Uber saw its UK profits surge 65% last year amid rising demand, but the taxi-hailing app is still facing an uphill battle to keep its service running in London.
The company said its UK operations raked in £36.9 million in revenue for the year to December 31, up 59% from £23.3 million a year earlier, according to accounts filed at Companies House.
Pre-tax profits surged 65% from £1.8 million to more than £3 million, while its tax bill rose from £410,000 to £551,000.
The company went from operating across 20 UK cities at the start of 2016 to around 40 by year-end and increased its average monthly employee base by 90% to around 199 staff.
The hiring spree was "mainly due to the increased demand for services during the year", Uber said.
Uber UK's employee total only accounts for marketing and support staff, as it controversially considers drivers independent contractors, despite widespread concerns about workers' rights.
"We continue to invest in expanding our business in the UK," an Uber spokesman said.
"Uber is also creating many economic opportunities in every city we operate in.
"The vast majority of the revenue generated by our technology goes directly to drivers who use our app and so stays in the local economy."
The classification of its drivers is one of a number of hurdles Uber currently faces in the UK, having most recently lost its London licence.

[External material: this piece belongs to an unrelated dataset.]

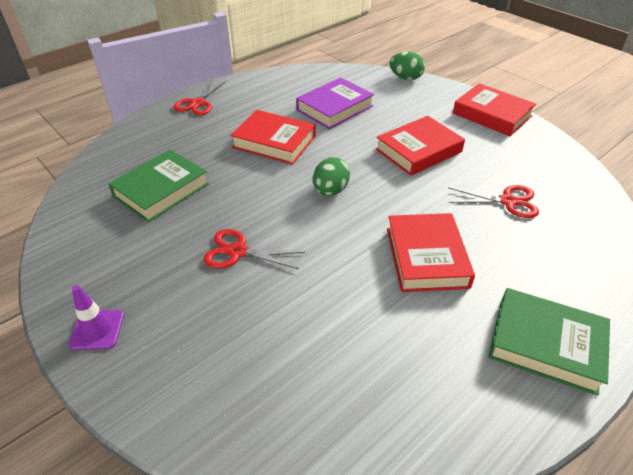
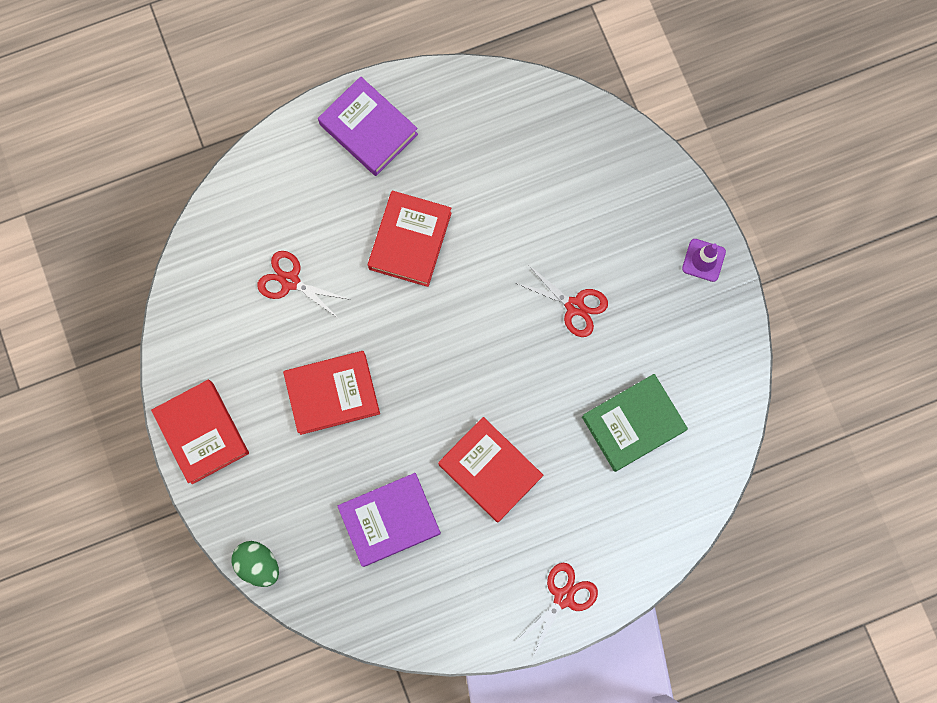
camera: 160 degrees left, 35 degrees up
(330, 191) = (459, 360): green egg -> none
(545, 344) = (368, 129): green book -> purple book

Transport for London (TfL) refused to renew the firm's licence last month on the grounds of "public safety and security implications".

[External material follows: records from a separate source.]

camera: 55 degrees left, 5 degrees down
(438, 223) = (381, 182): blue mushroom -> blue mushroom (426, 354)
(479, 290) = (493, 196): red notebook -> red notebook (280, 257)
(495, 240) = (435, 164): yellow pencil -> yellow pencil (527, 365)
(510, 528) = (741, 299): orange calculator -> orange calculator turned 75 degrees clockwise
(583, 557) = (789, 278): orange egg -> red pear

It raised concerns over Uber's approach to reporting serious criminal offences, how drivers' medical certificates are obtained, how criminal record checks are carried out, and its use of technology.
Uber has said it will appeal against the decision, though a filing will have to be made by October 13.

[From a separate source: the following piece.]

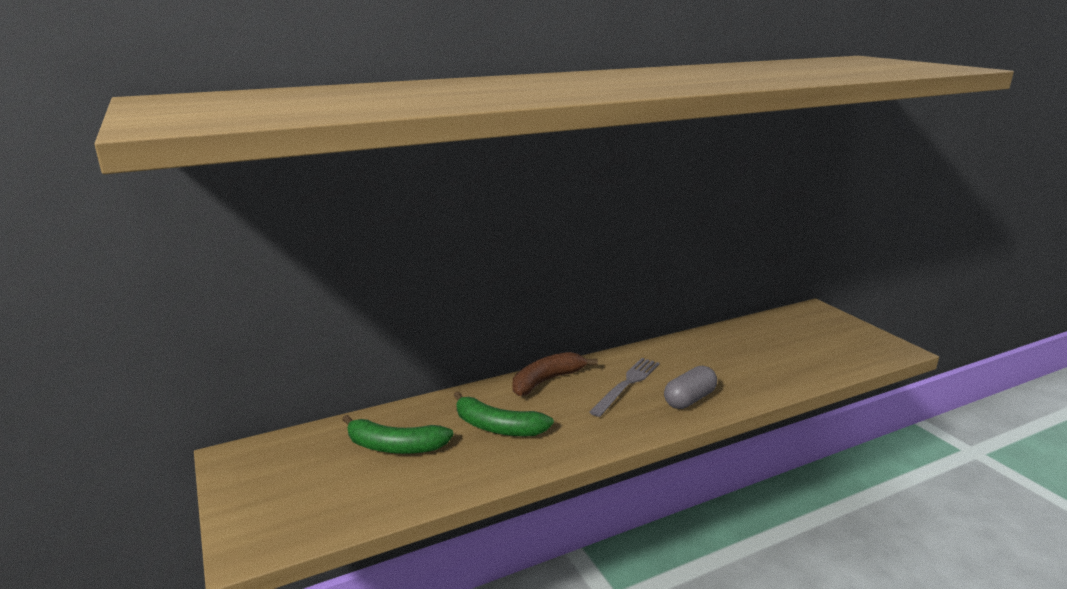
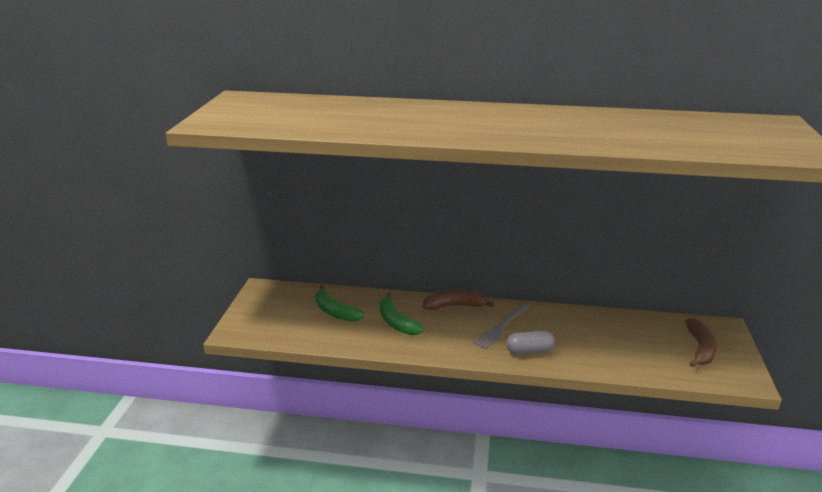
camera: 35 degrees right, 5 degrees up
(627, 384) = (501, 327): grey fork -> grey fork turned 150 degrees clockwise
(825, 336) = (700, 349): none -> brown banana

It can continue to operate in the capital throughout the appeals process, which will keep the service open for its 3.5 million passengers and 40,000 London drivers.
Chief executive Dara Khosrowshahi met with London's transport commissioner Mike Brown earlier this week, resulting in a discussion that both sides described as "constructive".
The talks were held following an approach from Uber and at Mayor Sadiq Khan's request.
Mr Khosrowshahi recently apologised for "the mistakes we've made" and accepted that the company had "got things wrong".
The company is currently on the hunt for a new UK chairman and is now looking for someone to fill a role left open after its head of northern European affairs Jo Bertram quit her post on Monday.